There was green to be seen everywhere—from regenerating Douglas-fir and stands of sugar pine, to manzanita and madrone, to the many shrub and sub-shrub species—the landscape is bursting back to life in this open, higher montane chaparral ecosystem of the King Range.

Living with Fire - five years after the Horse Fire.
Snags frame scenic ocean vistas, five years after the Horse Fire.

I visited the Horse Fire site shortly after the fire in October of 2015 to see what the plant life there was doing. Already madrone, manzanita, whitethorn, and poison oak were sprouting from their stumps, and grasses were germinating everywhere. The ambience was eerie on that day five years ago, an overcast, cool, and foggy day that was punctuated by the charred forest and the stumps left behind from fire suppression and fire-fighting activities.

Five Years Later

Revisiting this site five years later, I see that the shrubs and trees that had just sprouted when I last saw them have all grown to be six to ten feet tall! Flowering sub-shrubs have filled in much of the open areas, and rabbitbrush and yerba santa abound. I bet it was spectacular when these were in full bloom. The plants now are covered in a plethora of spent flower heads going to seed.

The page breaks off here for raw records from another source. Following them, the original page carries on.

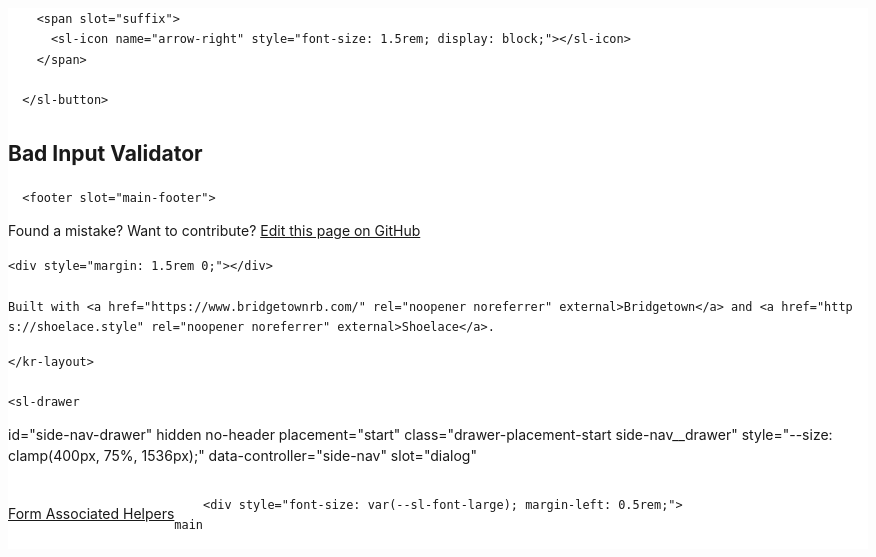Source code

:         <span slot="suffix">
          <sl-icon name="arrow-right" style="font-size: 1.5rem; display: block;"></sl-icon>
        </span>

      </sl-button>
  </div>


</main>

<nav slot="aside" class="table-of-contents" id="table-of-contents" aria-label="Table of contents" tabindex="-1" data-controller="scroll-spy">
  <h2 class="table-of-contents__header">
    Bad Input Validator
  </h2>
  <ol class="table-of-contents__list">
  </ol>
</nav>



      <footer slot="main-footer">
  <div class="footer">
    Found a mistake? Want to contribute?
    <a href="https://github.com/konnorrogers/form-associated-helpers/tree/main/docs/src/_documentation/references/validators/bad-input-validator.md"> Edit this page on GitHub </a>

    <div style="margin: 1.5rem 0;"></div>

    Built with <a href="https://www.bridgetownrb.com/" rel="noopener noreferrer" external>Bridgetown</a> and <a href="https://shoelace.style" rel="noopener noreferrer" external>Shoelace</a>.
  </div>
</footer>


    </kr-layout>

    <sl-drawer
  id="side-nav-drawer"
  hidden
  no-header
  placement="start"
  class="drawer-placement-start side-nav__drawer"
  style="--size: clamp(400px, 75%, 1536px);"
  data-controller="side-nav"
  slot="dialog"
>
  <div class="side-nav__drawer__header">
    <div style="display: flex; align-items: center;">
      <a class="nav-link logo__link" href="/form-associated-helpers">
  <span class="logo__text">
    Form Associated Helpers
  </span>
</a>

        <div style="font-size: var(--sl-font-large); margin-left: 0.5rem;">
    main
  </div>
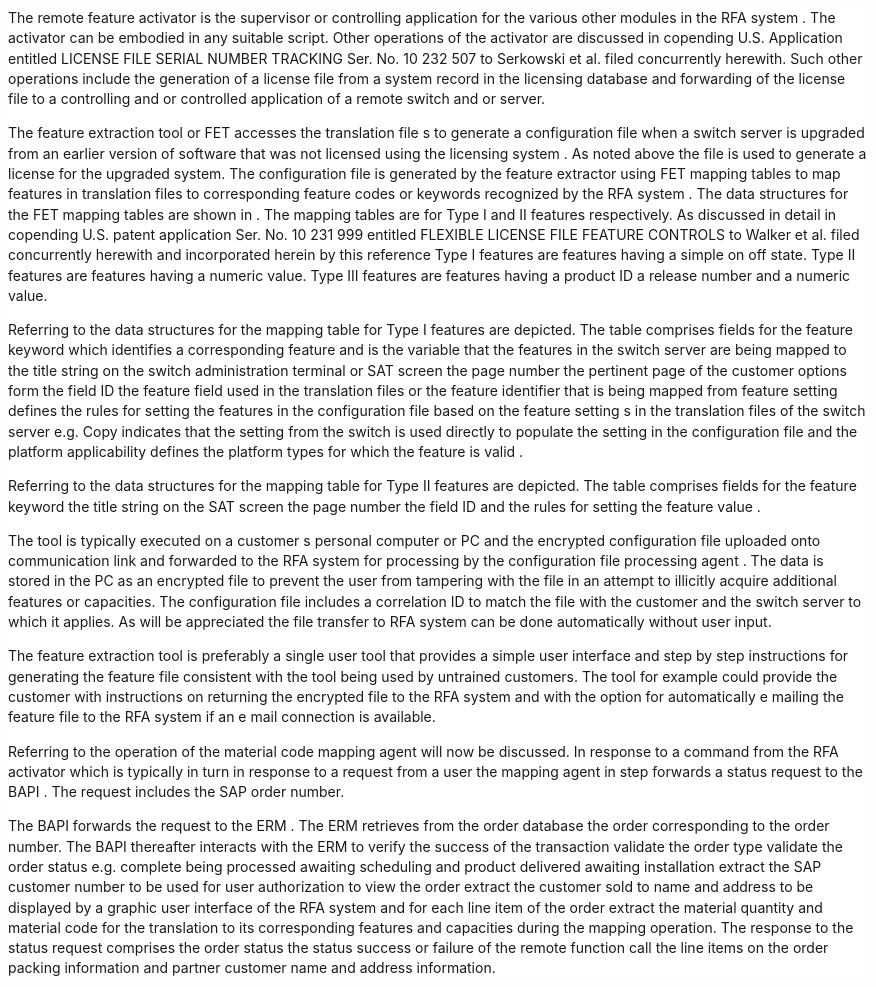 The remote feature activator is the supervisor or controlling application for the various other modules in the RFA system . The activator can be embodied in any suitable script. Other operations of the activator are discussed in copending U.S. Application entitled LICENSE FILE SERIAL NUMBER TRACKING Ser. No. 10 232 507 to Serkowski et al. filed concurrently herewith. Such other operations include the generation of a license file from a system record in the licensing database and forwarding of the license file to a controlling and or controlled application of a remote switch and or server.

The feature extraction tool or FET accesses the translation file s to generate a configuration file when a switch server is upgraded from an earlier version of software that was not licensed using the licensing system . As noted above the file is used to generate a license for the upgraded system. The configuration file is generated by the feature extractor using FET mapping tables to map features in translation files to corresponding feature codes or keywords recognized by the RFA system . The data structures for the FET mapping tables are shown in . The mapping tables are for Type I and II features respectively. As discussed in detail in copending U.S. patent application Ser. No. 10 231 999 entitled FLEXIBLE LICENSE FILE FEATURE CONTROLS to Walker et al. filed concurrently herewith and incorporated herein by this reference Type I features are features having a simple on off state. Type II features are features having a numeric value. Type III features are features having a product ID a release number and a numeric value.

Referring to the data structures for the mapping table for Type I features are depicted. The table comprises fields for the feature keyword which identifies a corresponding feature and is the variable that the features in the switch server are being mapped to the title string on the switch administration terminal or SAT screen the page number the pertinent page of the customer options form the field ID the feature field used in the translation files or the feature identifier that is being mapped from feature setting defines the rules for setting the features in the configuration file based on the feature setting s in the translation files of the switch server e.g. Copy indicates that the setting from the switch is used directly to populate the setting in the configuration file and the platform applicability defines the platform types for which the feature is valid .

Referring to the data structures for the mapping table for Type II features are depicted. The table comprises fields for the feature keyword the title string on the SAT screen the page number the field ID and the rules for setting the feature value .

The tool is typically executed on a customer s personal computer or PC and the encrypted configuration file uploaded onto communication link and forwarded to the RFA system for processing by the configuration file processing agent . The data is stored in the PC as an encrypted file to prevent the user from tampering with the file in an attempt to illicitly acquire additional features or capacities. The configuration file includes a correlation ID to match the file with the customer and the switch server to which it applies. As will be appreciated the file transfer to RFA system can be done automatically without user input.

The feature extraction tool is preferably a single user tool that provides a simple user interface and step by step instructions for generating the feature file consistent with the tool being used by untrained customers. The tool for example could provide the customer with instructions on returning the encrypted file to the RFA system and with the option for automatically e mailing the feature file to the RFA system if an e mail connection is available.

Referring to the operation of the material code mapping agent will now be discussed. In response to a command from the RFA activator which is typically in turn in response to a request from a user the mapping agent in step forwards a status request to the BAPI . The request includes the SAP order number.

The BAPI forwards the request to the ERM . The ERM retrieves from the order database the order corresponding to the order number. The BAPI thereafter interacts with the ERM to verify the success of the transaction validate the order type validate the order status e.g. complete being processed awaiting scheduling and product delivered awaiting installation extract the SAP customer number to be used for user authorization to view the order extract the customer sold to name and address to be displayed by a graphic user interface of the RFA system and for each line item of the order extract the material quantity and material code for the translation to its corresponding features and capacities during the mapping operation. The response to the status request comprises the order status the status success or failure of the remote function call the line items on the order packing information and partner customer name and address information.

It must have been a good year for manzanita berries as well; the various types of scat found along the trail were chock full of them. Birds and insects were plentiful in these burned areas, too, and tiny lizards could be seen darting and scrambling around on the rocks and in the underbrush.

Yet, even in mid-October, the south- and west-facing steep mountain slopes where the 2015 Horse Fire burned were warm, dry, and exposed. Despite having the largest waterbody on Earth just three thousand feet below, the air was also dry, lacking humidity, and the solar radiation was at times direct and intense.

The many Douglas-fir seedlings sometimes formed a dense groundcover. Spindly sprouting tanoak can also be seen recapturing ground it once covered. The density and swiftness of the Douglas-fir and tanoak regeneration leads me to wonder if in 50 years this forest will resemble the dense thicket of forest I walked through to get here. My concern was heightened further by the discovery of an illegal campsite and fire ring nestled on a switchback in an unburned area dominated by young Douglas-fir and tanoak.

An illegal campfire in the King Range. Living with Fire N. California.
An illegal campfire in the King Range

On the hike out, I once again passed through the dense thicket of Douglas-fir and tanoak forest present on the return to the Saddle Mountain Trailhead. I wondered: what can be done to prevent this same exact cycle of events from happening all over again?

The entirety of the area burned in the 2015 Horse Fire is within designated wilderness, in the rugged, steep, difficult-to-access mountains of the King Range National Conservation Area. The wilderness designation, along with the difficult terrain and limitations on staffing and budget, pose challenges to the BLM’s ability to proactively manage the area to prevent the forest from regenerating in the exact same way it had before the 2015 Horse Fire.

Living with Fire

All it would take is one campfire at an illegal campsite like the one I found to be left burning or to escape to start the cycle of events all over again. Although the cause of the Horse Fire was never definitively determined, it is believed that an illegal campfire set it into motion. Staffing and funding limitations on our public land management agencies mean that adequate permit enforcement and law enforcement are lacking; it is simply impossible for the small, dedicated staff to be everywhere at once. Thus we are forced to be living with fire again in the future.

A summer lightning strike could also set the cycle back into motion. The warming climate has led to numerous summer days with temperatures over 100 degrees inland and over 70 degrees on the coast locally, and this is now happening well into October. Little to no rain and warm, dry days, combined with overly dense and unnaturally composed forest stand structure, have extended the specter of fire season further into the fall.

Thinking back on that overcast, foggy, and eerie day in the recently charred remains of forest on the Horse Fire five years ago, I wonder how start living with fire and what the future might bring for the green, lively, regenerating landscape of the present.